◆ Work to be completed
Resume the HMS C20 submarine fact sheet from its last line.

◆ Excerpted text

=== Begin Enclosure ===

History

United Kingdom
- Name: HMS C20
- Builder: HM Dockyard Chatham
- Laid down: 1 June 1908
- Launched: 27 November 1909
- Commissioned: 31 January 1910
- Fate: Sold, 26 May 1921

General characteristics
- Class & type: C-class submarine
- Displacement: 290 long tons (290 t) surfaced; 320 long tons (330 t) submerged;
- Length: 142 ft 3 in (43.4 m)
- Beam: 13 ft 7 in (4.1 m)
- Draught: 11 ft 6 in (3.5 m)
- Installed power: 600 bhp (450 kW) petrol; 300 hp (220 kW) electric;
- Propulsion: 1 × 16-cylinder Vickers petrol engine; 1 × electric motor;
- Speed: 13 kn (24 km/h; 15 mph) surfaced; 8 kn (15 km/h; 9.2 mph) submerged;
- Range: 910 nmi (1,690 km; 1,050 mi) at 12 kn (22 km/h; 14 mph) on the surface
- Test depth: 100 feet (30.5 m)

=== End Enclosure ===

◆ Given records
=== Begin Enclosure ===

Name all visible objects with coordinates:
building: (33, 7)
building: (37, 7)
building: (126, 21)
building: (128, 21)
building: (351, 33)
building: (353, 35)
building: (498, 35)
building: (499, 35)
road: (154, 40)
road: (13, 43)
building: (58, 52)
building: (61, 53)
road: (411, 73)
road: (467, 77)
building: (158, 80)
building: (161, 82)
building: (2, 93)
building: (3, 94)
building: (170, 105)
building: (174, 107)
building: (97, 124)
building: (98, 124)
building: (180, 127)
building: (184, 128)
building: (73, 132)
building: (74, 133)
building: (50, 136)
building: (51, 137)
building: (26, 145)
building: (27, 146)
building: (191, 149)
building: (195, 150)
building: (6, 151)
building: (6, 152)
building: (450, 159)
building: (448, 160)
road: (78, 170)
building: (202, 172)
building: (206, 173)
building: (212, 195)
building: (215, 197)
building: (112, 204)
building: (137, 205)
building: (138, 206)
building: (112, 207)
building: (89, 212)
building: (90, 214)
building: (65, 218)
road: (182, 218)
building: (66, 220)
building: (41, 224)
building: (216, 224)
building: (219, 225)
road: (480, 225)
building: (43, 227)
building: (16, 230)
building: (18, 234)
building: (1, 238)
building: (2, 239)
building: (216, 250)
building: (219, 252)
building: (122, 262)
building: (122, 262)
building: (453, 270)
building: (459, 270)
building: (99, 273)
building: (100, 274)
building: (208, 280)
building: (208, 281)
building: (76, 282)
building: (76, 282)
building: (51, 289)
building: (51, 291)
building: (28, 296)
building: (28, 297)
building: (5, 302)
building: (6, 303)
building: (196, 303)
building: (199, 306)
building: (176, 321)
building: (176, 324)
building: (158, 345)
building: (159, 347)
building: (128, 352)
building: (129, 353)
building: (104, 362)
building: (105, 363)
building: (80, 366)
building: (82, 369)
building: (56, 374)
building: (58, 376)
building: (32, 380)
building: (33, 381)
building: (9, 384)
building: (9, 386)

=== End Enclosure ===

◆ Result of this task
- Complement: 2 officers and 14 ratings
- Armament: 2 × 18 in (450 mm) bow torpedo tubes

= HMS C20 =

Submarine of the Royal Navy

HMS C20 was one of 38 C-class submarines built for the Royal Navy in the first decade of the 20th century. The boat survived the First World War and was sold for scrap in 1921.

==Design and description==
The C-class boats of the 1907–08 and subsequent Naval Programmes were modified to improve their speed, both above and below the surface. The submarine had a length of 142 ft 3 in overall, a beam of 13 ft 7 in and a mean draught of 11 ft 6 in. They displaced 290 LT on the surface and 320 LT submerged. The C-class submarines had a crew of two officers and fourteen ratings.

For surface running, the boats were powered by a single 12-cylinder 600 bhp Vickers petrol engine that drove one propeller shaft. When submerged the propeller was driven by a 300 hp electric motor. They could reach 13 kn on the surface and 8 kn underwater. On the surface, the C class had a range of 910 nmi at 12 kn.

The boats were armed with two 18-inch (45 cm) torpedo tubes in the bow. They could carry a pair of reload torpedoes, but generally did not as they would have to remove an equal weight of fuel in compensation.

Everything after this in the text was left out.